ASSIGNMENT-WIDE RESTRICTIONS

There are three assignment-wide restrictions on this assignment:

  1. The only module you may import is Data.Char. You can use Prelude functions as long as they are not higher-order functions (see third restriction). Exception: imports you used to aid development, such as Text.Show.Functions and Debug.Trace, need not be removed.

  2. You may not use list comprehensions. See slide 167 for an example of one. The general form of a list comprehension is [ expression | qualifier1, ..., qualifierN ]. That vertical bar after the initial expression is the most obvious characteristic of a list comprehension.

  3. You may not use any higher-order functions, which are functions that take one or more functions as arguments.

    I believe that map is the only higher-order function I've shown you thus far. Here it is again:

    > words "a few words here"

= Work to complete =
Retype the passage of the assignment restrictions from "There are three" to "not be removed." without any change.

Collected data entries
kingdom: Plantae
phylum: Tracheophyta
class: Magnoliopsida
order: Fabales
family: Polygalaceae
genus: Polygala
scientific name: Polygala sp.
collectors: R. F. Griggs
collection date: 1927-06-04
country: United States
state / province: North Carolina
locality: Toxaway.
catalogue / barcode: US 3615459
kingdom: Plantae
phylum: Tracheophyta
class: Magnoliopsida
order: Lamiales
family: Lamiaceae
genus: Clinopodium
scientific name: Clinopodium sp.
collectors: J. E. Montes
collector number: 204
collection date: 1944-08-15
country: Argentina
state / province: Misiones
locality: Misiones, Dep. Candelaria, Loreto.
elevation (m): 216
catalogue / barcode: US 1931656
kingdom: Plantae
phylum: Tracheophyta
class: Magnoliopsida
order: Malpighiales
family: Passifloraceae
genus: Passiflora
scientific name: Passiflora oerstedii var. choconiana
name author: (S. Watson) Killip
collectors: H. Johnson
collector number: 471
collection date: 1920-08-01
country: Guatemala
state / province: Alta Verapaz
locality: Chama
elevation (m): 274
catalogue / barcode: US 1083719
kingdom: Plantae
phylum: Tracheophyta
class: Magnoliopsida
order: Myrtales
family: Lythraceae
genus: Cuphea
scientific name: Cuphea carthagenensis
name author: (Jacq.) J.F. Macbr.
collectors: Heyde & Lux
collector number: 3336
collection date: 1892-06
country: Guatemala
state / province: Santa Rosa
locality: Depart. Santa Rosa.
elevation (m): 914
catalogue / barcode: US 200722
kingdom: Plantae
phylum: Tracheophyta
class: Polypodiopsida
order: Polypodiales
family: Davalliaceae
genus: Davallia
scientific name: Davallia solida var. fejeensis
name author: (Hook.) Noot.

= Problem solution =
There are three assignment-wide restrictions on this assignment:

  1. The only module you may import is Data.Char. You can use Prelude functions as long as they are not higher-order functions (see third restriction). Exception: imports you used to aid development, such as Text.Show.Functions and Debug.Trace, need not be removed.